Terorisme adalah puncak aksi kekerasan, terrorism is the apex of violence. Bisa saja kekerasan terjadi tanpa teror, tetapi tidak ada teror tanpa kekerasan. Terorisme tidak sama dengan intimidasi atau sabotase. Sasaran intimidasi dan sabotase umumnya langsung, sedangkan terorisme tidak. Korban tindakan Terorisme seringkali adalah orang yang tidak bersalah. Kaum teroris bermaksud ingin menciptakan sensasi agar masyarakat luas memperhatikan apa yang mereka perjuangkan.
Pengertian Terorisme
Mengenai pengertian yang baku dan definitif dari apa yang disebut dengan Tindak Pidana Terorisme itu, sampai saat ini belum ada keseragaman. Menurut Cherif Bassiouni, ahli Hukum Pidana Internasional, bahwa tidak mudah untuk mengadakan suatu pengertian yang identik yang dapat diterima secara universal sehingga sulit mengadakan pengawasan atas makna Terorisme tersebut. Oleh karena itu menurut Brian Jenkins, Terorisme merupakan pandangan yang subjektif.

• **Data yang Diberikan**
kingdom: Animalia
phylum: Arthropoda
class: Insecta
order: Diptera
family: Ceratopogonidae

---

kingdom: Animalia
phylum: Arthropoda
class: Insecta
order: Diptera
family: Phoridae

• **Soal 1**
Ringkaslah paragraf dalam teks tentang terorisme yang diawali dengan "Mengenai pengertian yang baku" tanpa menghilangkan fakta-fakta utamanya.
• **Soal 2**
Salin kembali tanpa perubahan bagian teks tentang terorisme yang dimulai pada "Terorisme adalah puncak" dan berakhir pada "yang mereka perjuangkan.".
• **Soal 3**
Tuliskan lanjutan teks tentang terorisme, dimulai setelah kalimat terakhirnya.

• **Hasil Latihan 1**
Hingga kini belum ada keseragaman mengenai pengertian baku dan definitif Tindak Pidana Terorisme. Menurut Cherif Bassiouni, ahli Hukum Pidana Internasional, sulit merumuskan pengertian identik yang dapat diterima secara universal, sehingga makna terorisme sulit diawasi. Karena itu, menurut Brian Jenkins, terorisme merupakan pandangan yang subjektif.

• **Hasil Latihan 2**
Terorisme adalah puncak aksi kekerasan, terrorism is the apex of violence. Bisa saja kekerasan terjadi tanpa teror, tetapi tidak ada teror tanpa kekerasan. Terorisme tidak sama dengan intimidasi atau sabotase. Sasaran intimidasi dan sabotase umumnya langsung, sedangkan terorisme tidak. Korban tindakan Terorisme seringkali adalah orang yang tidak bersalah. Kaum teroris bermaksud ingin menciptakan sensasi agar masyarakat luas memperhatikan apa yang mereka perjuangkan.

• **Hasil Latihan 3**
Dalam penjelasan atas Peraturan Pemerintah Pengganti Undang-Undang Republik Indonesia Nomor 2 Tahun 2002 tentang Pemberlakuan Peraturan Pemerintah Pengganti Undang-Undang Republik Indonesia Nomor 1 tahun 2002 tentang Pemberantasan Tindak Pidana Terorisme, dinyatakan bahwa terorisme merupakan kejahatan terhadap kemanusiaan dan peradaban serta merupakan salah satu ancaman serius terhadap kedaulatan setiap negara, karena terorisme sudah merupakan kejahatan yang bersifat internasional yang menimbulkan bahaya terhadap keamanan, perdamaian dunia serta merugikan kesejahteraan masyarakat sehingga perlu dilakukan pemberantasan secara berencana dan berkesinambungan sehingga hak asasi orang banyak dapat dilindungi dan dijunjung tinggi.
Dalam kamus Bahasa Indonesia Kontemporer, Terorisme dapat diartikan sebagai penggunaan kekerasan atau ancaman untuk menurunkan semangat, menakut-nakuti, dan menakutkan, terutama untuk tujuan politik. Sedangkan Hafid Abbas, Dirjen Perlindungan HAM Depkeh dan HAM RI. Terorisme adalah pemakaian kekuatan atau kekerasan tidak sah melawan orang atau property untuk mengintimidasi atau menekan pemerintah, masyarakat sipil, atau bagian-bagiannya, untuk memaksa tujuan sosial, dan politik.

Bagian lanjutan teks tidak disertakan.